WFAA-TV says parents should be aware of three hashtags that signal the game:

  • #BluWhaleChallenge
  • #CuratorFindMe
  • #I_Am_Whale

The Blue Whale Challenge

Have you heard of the "Blue Whale Challenge?" It cost this San Antonio teen his life.STORY: http://on.wfaa.com/2tk7xfN

Posted by WFAA-TV on Thursday, July 13, 2017

The site Heavy.com lists some of the tasks:

  • Carve a specific phrase on the person’s own hand or arm.
  • Wake up at 4:20 a.m. and watch a scary video (sent by the curator.)
  • Make lengthwise cuts on the person’s own arm.
  • Draw a whale on a piece of paper
  • Write “yes” on the person’s own leg if ready to be a whale.
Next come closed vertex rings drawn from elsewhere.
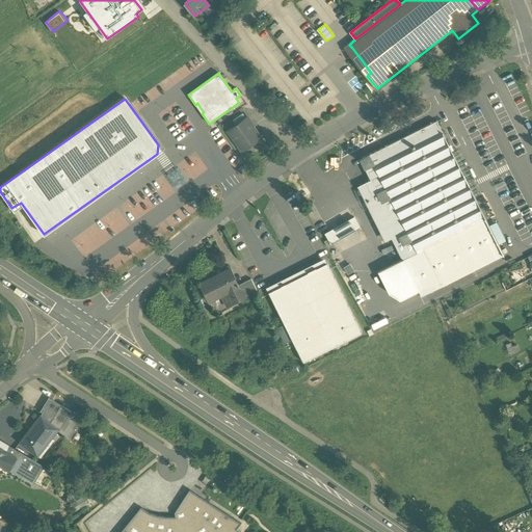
[(233,121),(236,126),(246,118),(242,113),(233,121)]
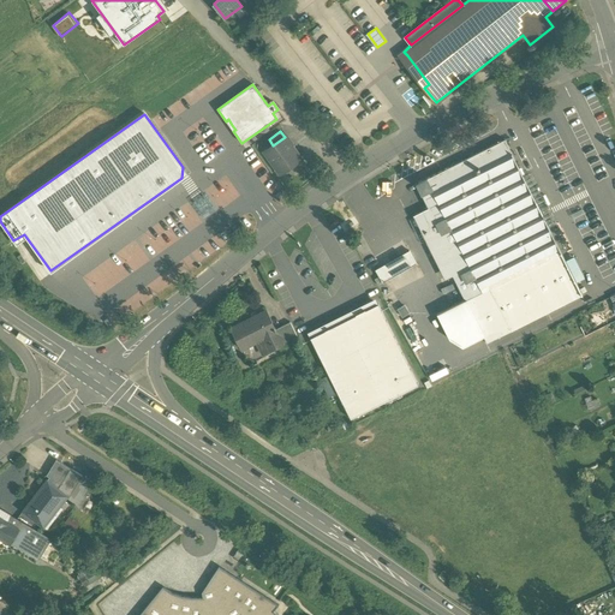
[(273,145),(264,151),(279,172),(299,157),(285,137),(273,145)]
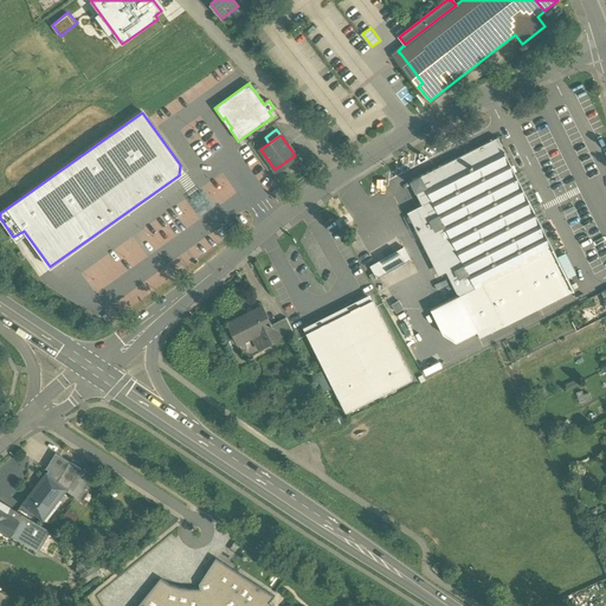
[(497,137),(412,180),(424,205),(410,212),(433,260),(440,264),(437,269),(444,272),(446,271),(459,295),(553,249),(497,137)]
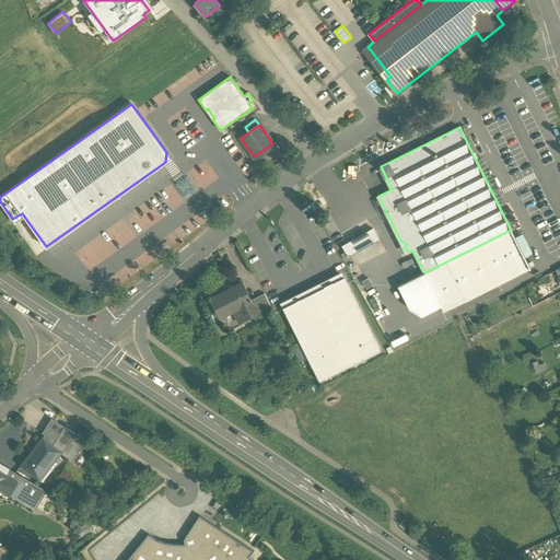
[(186,175),(174,183),(186,200),(198,193),(186,175)]
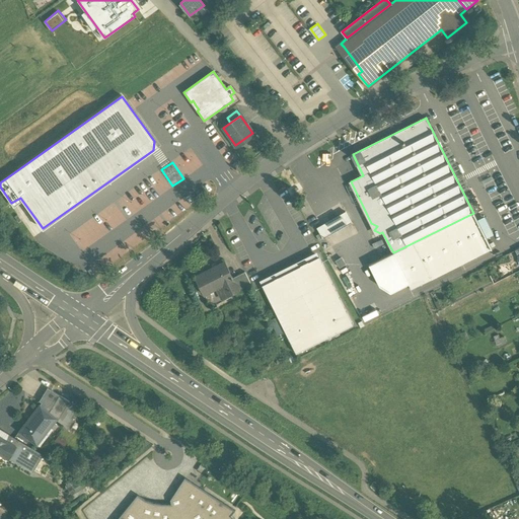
[(346,212),(338,217),(344,228),(352,223),(346,212)]
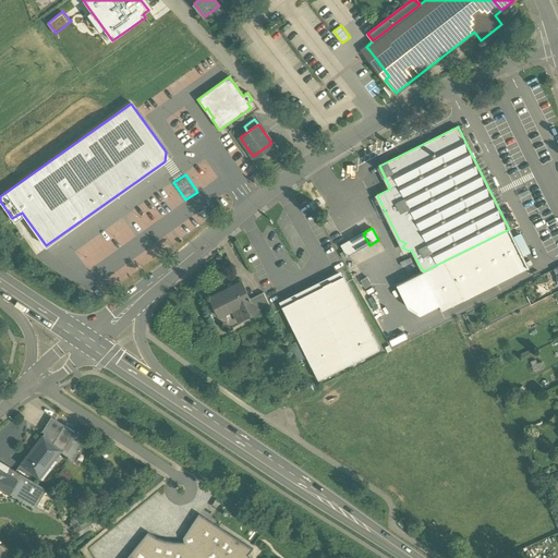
[(509,229),(423,271),(439,305),(441,311),(529,267),(509,229)]
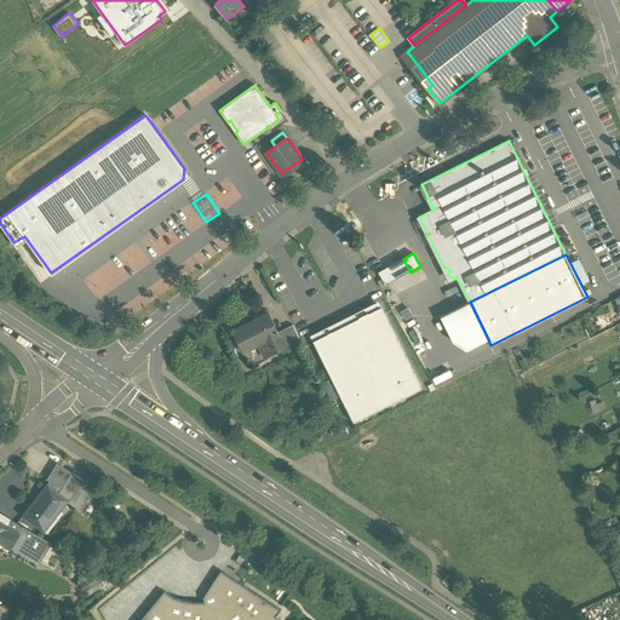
[(411,273),(403,259),(395,264),(402,277),(411,273)]
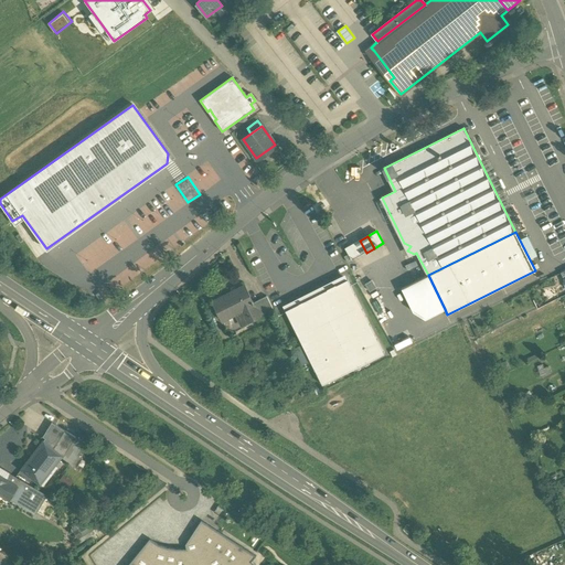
[(366,253),(360,241),(351,245),(358,257),(366,253)]
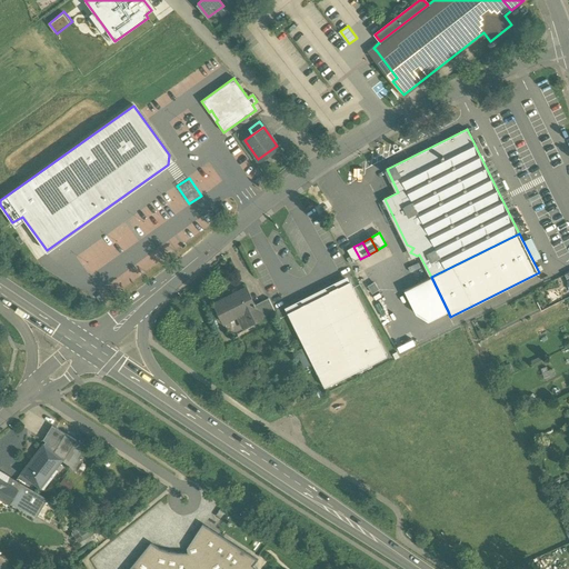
[(360,259),(353,247),(348,250),(355,262),(360,259)]
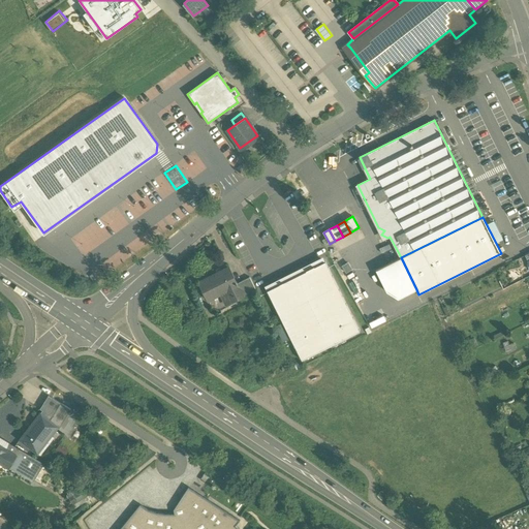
[(416,289),(401,257),(375,270),(386,291),(397,299),(416,289)]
Otherwise, they should cut themselves multiple times.
  • Secret task (written in code.)
  • Scratch (a message) on the person’s own arm.
  • Write a status online about being a whale.
  • Overcome a fear.
  • Get up at 4:20 and go to the roof.
  • Carve a whale on the person’s own hand.
  • Watch scary videos all day.
  • Listen to music the “curator” sends.
  • Cut your lip.
  • Poke the person’s own arm/hand with a needle.
  • Make yourself hurt or sick.
  • Go to a roof and stand on the edge.
  • Stand on a bridge.
  • Climb a crane.
  • At this step, the “curator” somehow checks to see if the participant is trustworthy.
  • Talk with a “whale” on Skype.
  • Sit down on a roof with legs dangling over the edge.
  • Another job that is in code.
  • A secret mission
  • Meet with a “whale.”
  • The “curator” assigns a date that the person will die.
  • Visit a railroad.
  • Do not talk with anyone all day.
  • Give an oath/vow about being a whale

“It could happen to any family. We’re just urging parents, look at your kid’s social media,” Gonzalez said.

While we should not live in constant fear, it’s important that us parents stay vigilant and involved in our children’s lives.